By Anoop Grewal
The work of a curator never ends. Sometimes I anthropomorphize the raw data I’m about to work with, imagining it eating potato chips and lazing away on a couch in desperate need of conditioning. “Alright data, get ready for a little exercise,” I say and start it off with some stretching, or more accurately, assessing the quality of the data by examining the experimental design and sample annotations. Next on the program is weight lifting which consists of applying the appropriate statistical analyses to process the data. Don’t think we neglect aerobic activity! To this end, the NextBio Curation team runs each comparison through rigorous tagging by applying relevant biological labels. At this point, the resulting comparisons (now called biosets) are finally fit and ready to be imported to the NextBio platform where they can be scored against the thousands of other datasets.

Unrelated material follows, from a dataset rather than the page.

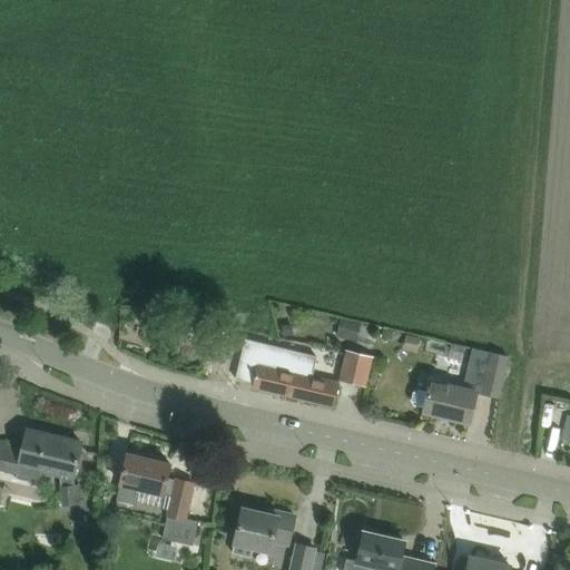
[(357,342),(362,323),(341,318),(337,336),(357,342)]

The aerobics, or tagging of datasets with biomedical terms, goes a long way in helping us achieve our mission of rendering the huge volume of public domain data to formats that better serve the needs of all researchers. Typically experimental results are tagged with multiple biological concepts. For example, a leukemia study in which B-cell acute lymphoblastic leukemia is compared to acute myeloid leukemia using human blood samples would be tagged with the source tissue, peripheral blood mononuclear cells, as well as with the two diseases. And the terms used for tagging aren’t just any biological terms that come to mind. Rather they are derived from accredited biomedical vocabularies.